Ça a bien failli être mon cas, je l'avoue, mais j'ai finalement téléchargé (et lu) Pride and Prejudice, histoire de mieux goûter le décalage.
Mon verdict? Jane Austen m'a moins déplu que ne l'aurais cru, et la version zombifiée m'a moins plu que je l'escomptais. Trop d'attentes, je suppose.
Pour tout dire, j'ai trouvé qu'une tendance à l'anachronisme affaiblissait cette nouvelle version.
J'aurais aimé que Grahame-Smith invente une saveur de morts-vivants authentiquement pré-victorienne plutôt que de simplement transposer les codes de la sous-culture moderne.
Des exemples? Il utilise le mot zombie, lequel n'est attesté en anglais qu'à la fin du siècle. Il met en scène des ninjas, katanas et autres éléments nipponisants, alors que le Japon a pratiqué la politique du Sakoku (la fermeture quasi totale de ses frontières) jusqu'en 1853.
Plus problématique encore, les deux aînées de la famille Bennet reçoivent l'entraînement aux arts martiaux d'un maître shaolin chinois. En 2009 je veux bien, mais au début du 19e siècle?
On ne peut s'empêcher de sentir l'influence de Quentin Tarantino: cette nouvelle Elizabeth Bennet ressemble étrangement à Beatrix Kiddo, la meurtrière héroïne de Kill Bill.
Ces anachronismes peuvent passer pour des détails, et pourtant ils témoignent – par la négative – de ce que ce roman aurait pu être.
Bon, je râle, je râle, mais le projet demeure intéressant et mérite lecture. D'ailleurs, ces hybrides se multiplient, et un autre classique de Jane Austen a déjà fait l'objet d'une chirurgie plastique en 2009: Sense and Sensibility and Sea Monsters.
Je vous jure que je vais bientôt m'attaquer à la Scouine.
Orgueil et Préjugés et Zombies
de Jane Austen et Seth Grahame-Smith
Éd. Flammarion, 2009, 317 p.
Si la profanation a le vent dans les voiles, je me range pour ma part du côté des puristes, de ces adeptes inconditionnels du « texte intégral », sans ajouts ou modifications.
Les remakes, de chansons ou de films, arrivent très rarement à la hauteur de ce que furent les versions originales.
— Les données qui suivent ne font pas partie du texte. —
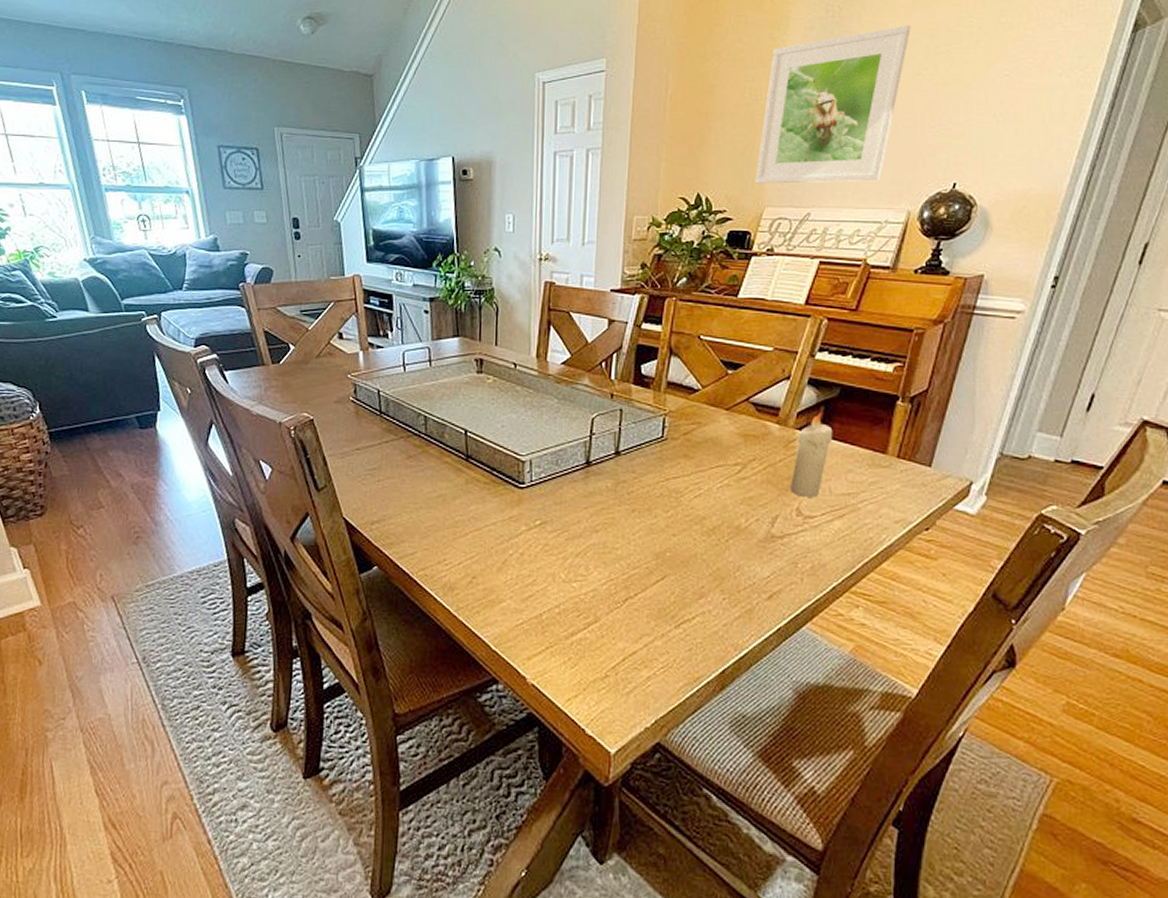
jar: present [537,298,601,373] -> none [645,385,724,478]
Au mieux, ces reprises ne présentent qu’un éclairage différent, s’inspirant de l’oeuvre première – mais ne parvenant qu’exceptionnellement à un mérite propre.
En ce qui concerne la chanson, je ne trouve rien de plus détestable que ces piratages rap intégrant en trame de fond l’enregistrement original d’une chanson connue. Et pour le cinéma, ces adaptations à la mode du jour de vieux classiques, que l’on bourre d’effets spéciaux et d’explosions à tous les tournants, ne sont pour moi que des navets coûteux.
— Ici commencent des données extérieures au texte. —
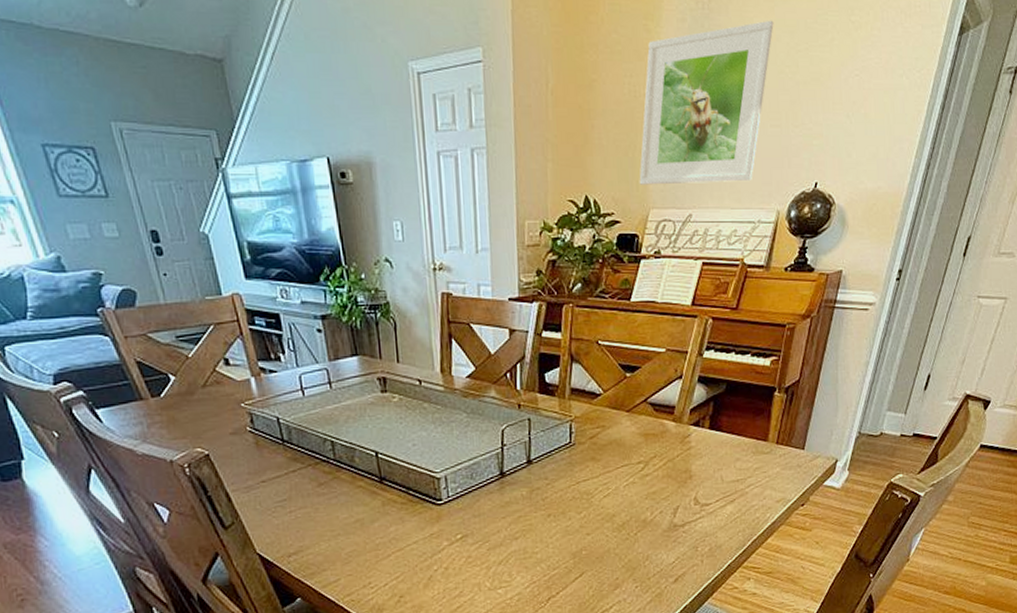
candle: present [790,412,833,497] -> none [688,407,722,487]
Une recherche de la facilité visant à profiter de la notoriété d’une véritable création artistique. Par manque de talent de la part de ces fabricants de toc, possiblement.
Et voilà que j’apprends que cette exécrable défoliation artistique a fait son chemin dans le jardin littéraire, lequel jardin on aurait raisonnablement pu penser qu’il était à l’abri des ravages de cette contamination opportuniste.
Il n’y a vraiment plus rien de sacré (comme le veut l’expression), à ce que je constate.